Gold nanoparticle (AuNP) network structures featuring particles from the two-phase Brust-Schiffrin synthesis and linear RAFT oligomers of styrene with two and multiple trithiocarbonate (TTC) groups along their backbone have been investigated in detail. Insights into the internal structures of these particle networks could be obtained from small-angle X-ray scattering experiments, showing that primary AuNPs are cross-linked by the employed molecular linker. The extent of AuNP network formation was investigated by means of dynamic light scattering and UV/visible extinction spectroscopy, showing an abrupt attenuation of network formation after a critical degree of polymerization of the cross-linker is exceeded. Analysis of transmission electron micrographs indicated a three-dimensional shape of the particle superstructures, which is evenly filled with the primary AuNPs. From the results obtained in this study, guidelines for the fabrication of nanoparticle networks from the self-assembly with macromolecular cross-linkers are suggested.
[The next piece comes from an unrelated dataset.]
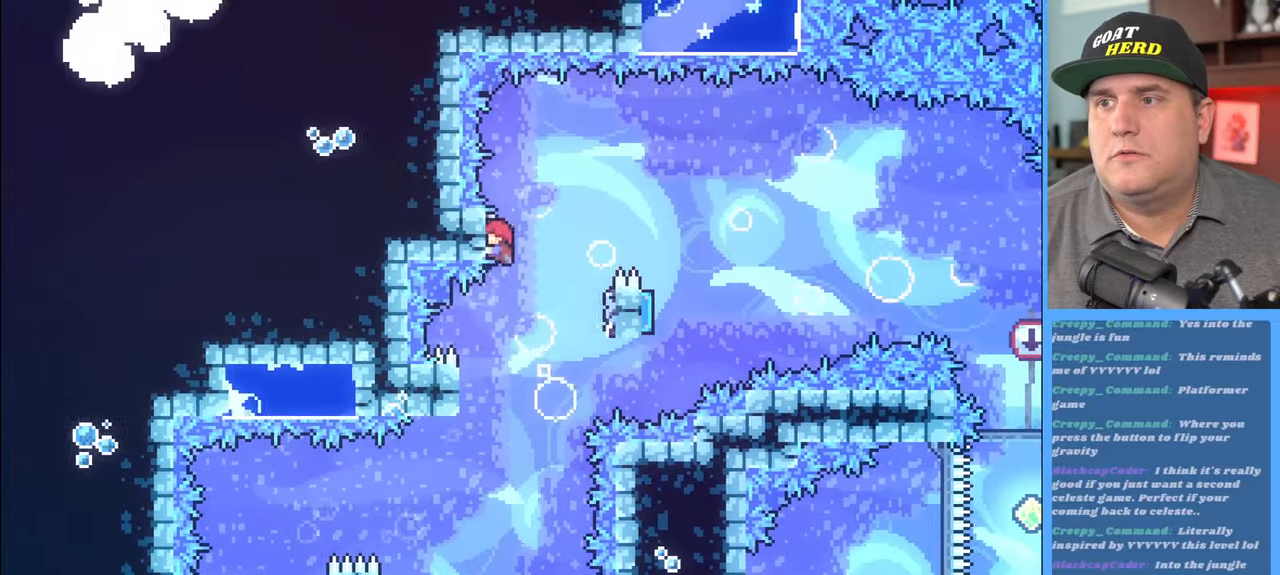
{"buttons": ["R2"], "left_stick": "right", "right_stick": "center", "events": [[17, "left_stick", "up-right"], [33, "A", "down"], [417, "A", "up"], [467, "left_stick", "right"]]}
Nanocomposites and Self-Assembled Structures via Controlled Radical Polymerization

We report recent findings on the formation of nanocomposites and self-assembled hybrid nanoarchitectures, in which controlled radical polymerization plays a key role. Specifically, we address how macromolecular design via these controlled methods can be used to flexibly guide the formation of hybrid nanoarchitectures in a rational and predetermined fashion. To this end, the role of polymeric architecture in tuning polymer/inorganic nanocomposite structures is examined.
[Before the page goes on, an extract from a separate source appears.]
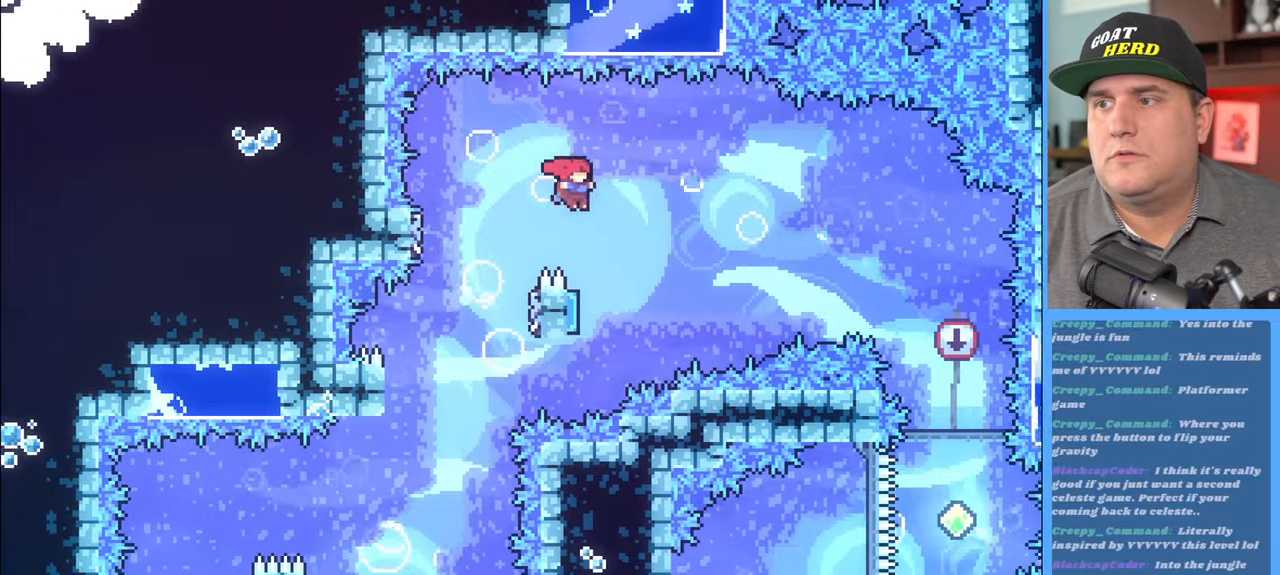
{"buttons": ["R2"], "left_stick": "right", "right_stick": "center", "events": [[67, "left_stick", "left"], [100, "L3", "down"], [233, "L3", "up"], [300, "left_stick", "right"]]}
Uniform Distance Scaling Behavior of Planet–Satellite Nanostructures Made by Star Polymers

Planet-satellite nanostructures from RAFT star polymers and larger (planet) as well as smaller (satellite) gold nanoparticles are analyzed in experiments and computer simulations regarding the influence of arm number of star polymers. A uniform scaling behavior of planet-satellite distances as a function of arm length was found both in the dried state (via transmission electron microscopy) after casting the nanostructures on surfaces and in the colloidally dispersed state (via simulations and small-angle X-ray scattering) when 2-, 3-, and 6-arm star polymers were employed. This indicates that the planet-satellite distances are mainly determined by the arm length of star polymers. The observed discrepancy between TEM and simulated distances can be attributed to the difference of polymer configurations in dried and dispersed state. Our results also show that these distances are controlled by the density of star polymers end groups, and the number of grabbed satellite particles is determined by the magnitude of the corresponding density. These findings demonstrate the feasibility to precisely control the planet-satellite structures at the nanoscale.